30. Taxes. Lessee shall be liable for and shall promptly pay to Lessor,
-----
as additional rental during the term of this Lease, all taxes, levies, fees,
water or sewer rents and charges, special assessments, and other governmental
charge of every character (herein collectively called "taxes"), against the
Premises during the term hereof. Such taxes shall be prorated between the
parties hereto for the first and last year of the lease term. Lessee may pay
any such taxes in installments if payment may be so made without penalty.
Lessee shall pay for all taxes levied against Lessee's fixtures, equipment and
personal property situated on the leased Premises, and all additions and
leasehold improvements made, added or installed by Lessee, whether such
fixtures, equipment, personal property, additions or leasehold improvements
are assessed as real or personal property. Lessor shall notify Lessee, at
least thirty (30) days prior to the due date, of the time on which property
taxes shall be due and payable to the taking authorities, and shall provide
Lessee with a copy of the tax bills related to the Premises. Lessee shall pay
to Lessor the total amount of such taxes not less than fifteen (15) days prior
to the date such shall be delinquent. Lessee may contest the amount or
validity of any taxes by appropriate proceeding. However, Lessee shall
promptly pay such taxes unless such proceeding shall operate to prevent or
stay the collection of the tax so contested. Lessor, at Lessee's sole
expense, shall join in any such proceeding if any law shall so require.
31. Destruction of Premises.
-----------------------
(a) If ten percent (10%) or less of the improvements to the Premises are
damaged by an uninsured peril, Lessor shall promptly and diligently proceed to
repair and restore the same to substantially the same condition as existed
prior to such damage or destruction; provided, however, that should such
damage be caused by the act, negligence of fault or omission of any duty with
respect to the same by Lessee, its agents, servants, employees or
15
invitees, Lessee and not Lessor shall be so obligated to repair and restore.
If the improvements to the Premises are damaged by an uninsured peril
rendering more than ten percent (10%) of the improvements to the Premises
unusable for the conduct of Lessee's business, Lessor may upon written notice,
given to Lessee within thirty (30) days after the occurrence of such damage,
elect to terminate this Lease; provided, however, Lessee may, within thirty
(30) days after receipt of such notice, elect to make any required repairs
and/or restoration, in which event this Lease shall remain in full force and
effect, and Lessee shall thereafter diligently proceed with such repairs
and/or restoration. During any such repairs or restoration, rent and all other
amounts to be paid by Lessee on account of the Premises shall xxxxx in
proportion to the area of the improvements to the Premises rendered not
reasonably suitable for the conduct of Lessee's business.
(b) If the improvements to the Premises are damaged or destroyed by fire
or other insured peril, Lessor shall promptly and diligently proceed to repair
and restore the same to substantially the same condition as existed prior to
such damage or destruction; provided, however, that Lessor shall not be
obligated to repair and restore until either the insurer acknowledges that the
loss is covered by insurance and sufficient proceeds of such insurance are
made available to Lessor to pay the costs or the Lessee agrees to pay such
costs to Lessor. If the existing laws do not permit the restoration, either
party can terminate this Lease immediately by giving notice to the other
party.

GIVEN ENTRIES.

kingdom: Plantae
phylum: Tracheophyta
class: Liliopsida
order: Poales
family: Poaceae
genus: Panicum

---

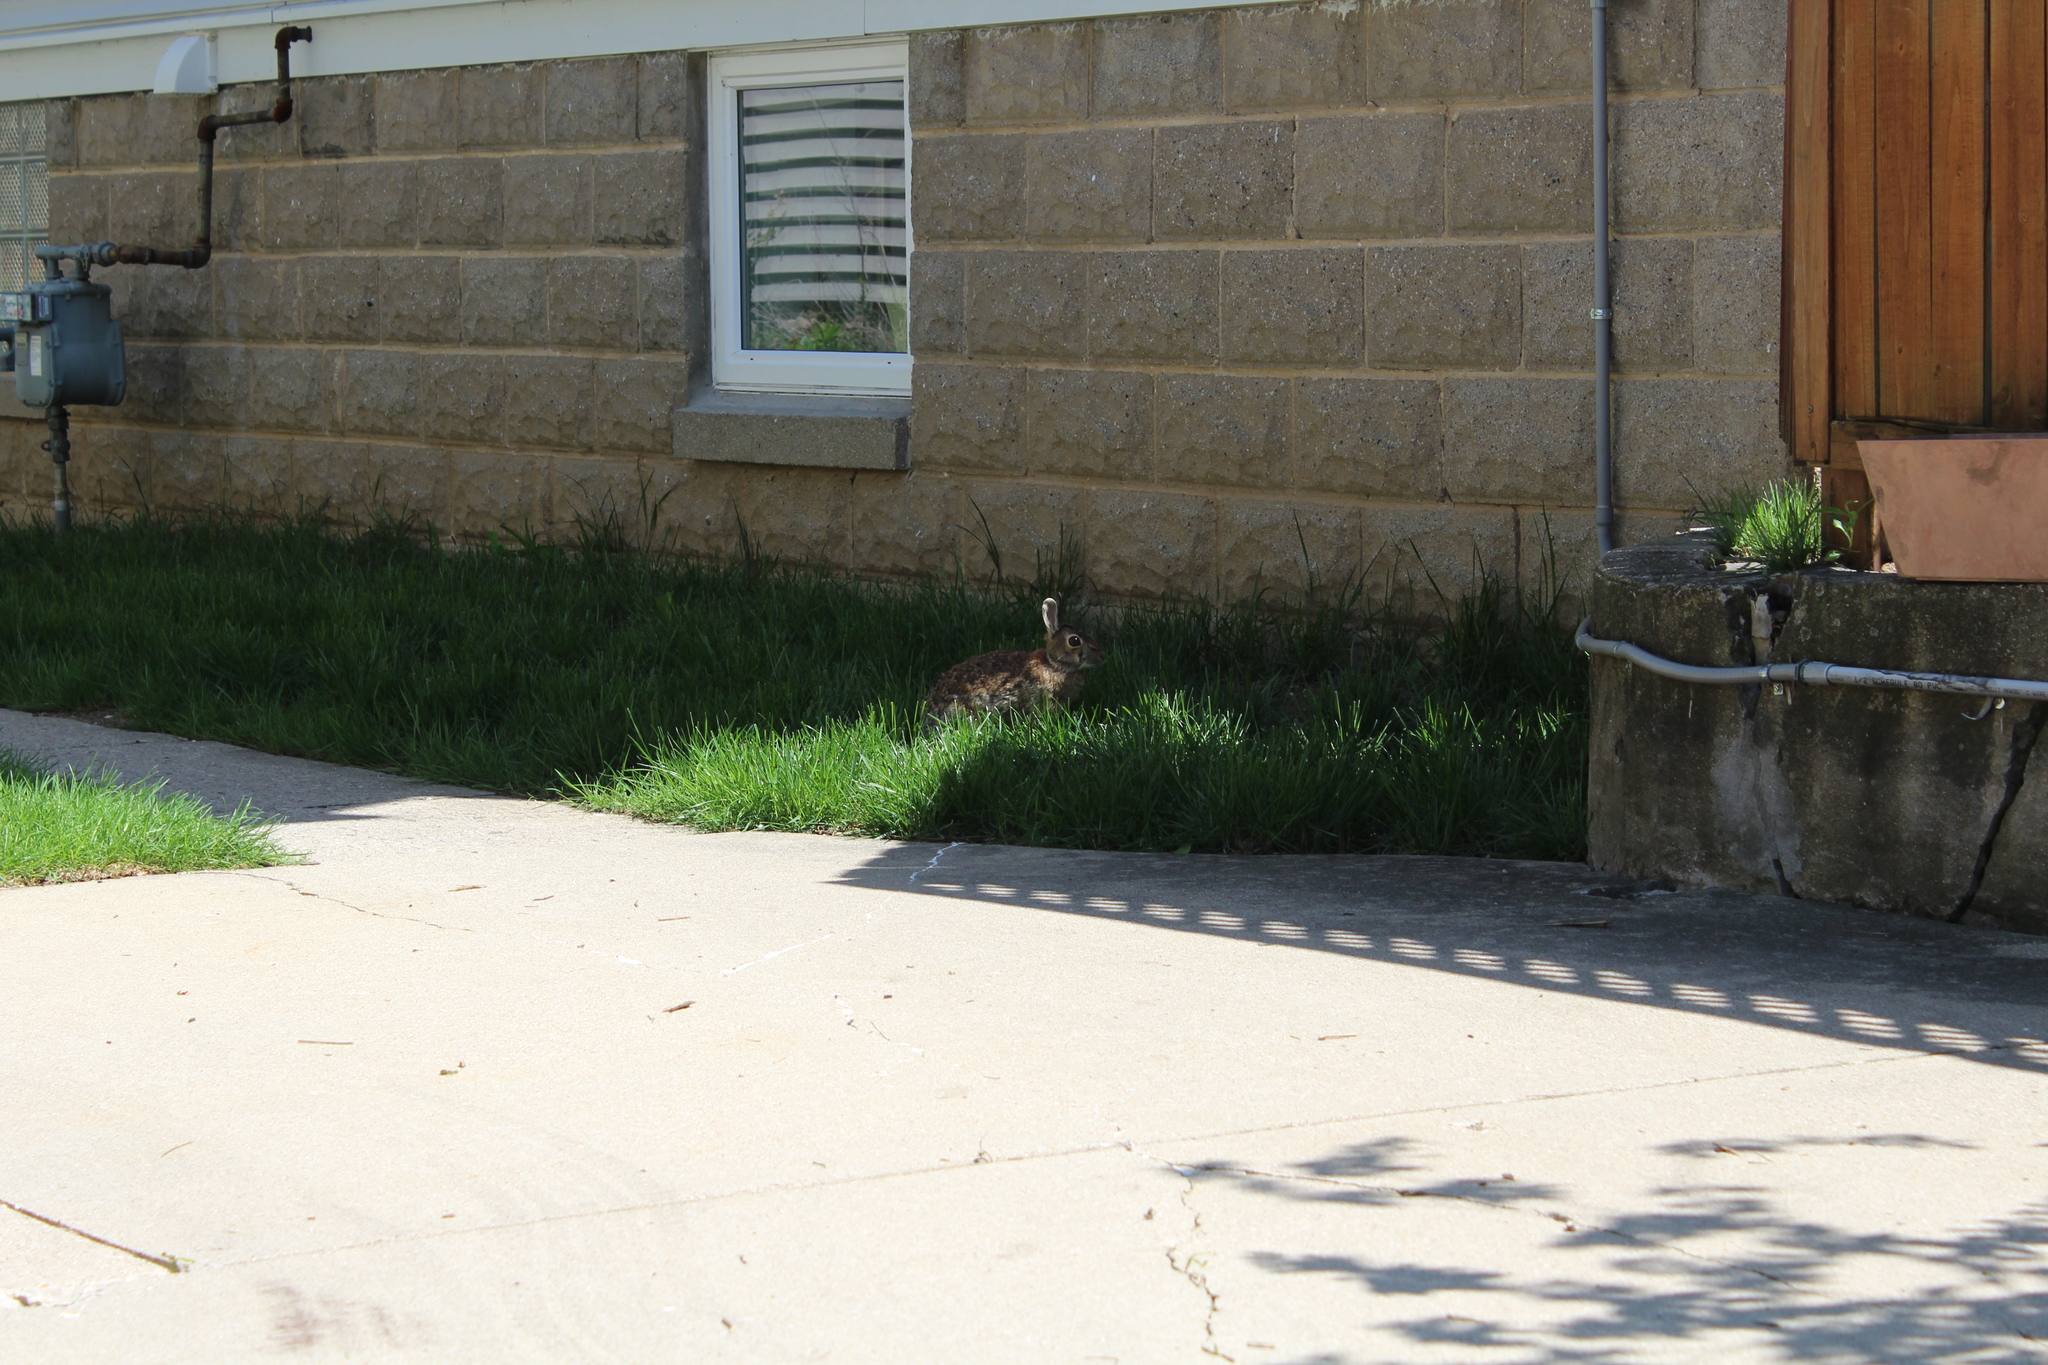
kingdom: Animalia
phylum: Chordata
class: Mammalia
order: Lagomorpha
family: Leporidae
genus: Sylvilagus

REQUIRED ACTIONS.
a. Please transcribe the lease excerpt from "If the improvements to the Premises are damaged by" to "of Lessee's business.".
b. Answer these questions using the lease excerpt:
(i) How many days before the due date must Lessor notify Lessee of when property taxes are payable?
(ii) After receiving Lessor's termination notice for uninsured damage, within how many days may Lessee elect to make the repairs?
(iii) Who can terminate the Lease if existing laws do not permit restoration?
The records have no connection to the lease excerpt.

RESPONSES FOR EACH TASK.
a.
If the improvements to the Premises are damaged by an uninsured peril
rendering more than ten percent (10%) of the improvements to the Premises
unusable for the conduct of Lessee's business, Lessor may upon written notice,
given to Lessee within thirty (30) days after the occurrence of such damage,
elect to terminate this Lease; provided, however, Lessee may, within thirty
(30) days after receipt of such notice, elect to make any required repairs
and/or restoration, in which event this Lease shall remain in full force and
effect, and Lessee shall thereafter diligently proceed with such repairs
and/or restoration. During any such repairs or restoration, rent and all other
amounts to be paid by Lessee on account of the Premises shall xxxxx in
proportion to the area of the improvements to the Premises rendered not
reasonably suitable for the conduct of Lessee's business.

b.
(i) At least thirty (30) days.
(ii) Within thirty (30) days.
(iii) Either party, immediately, by giving notice to the other party.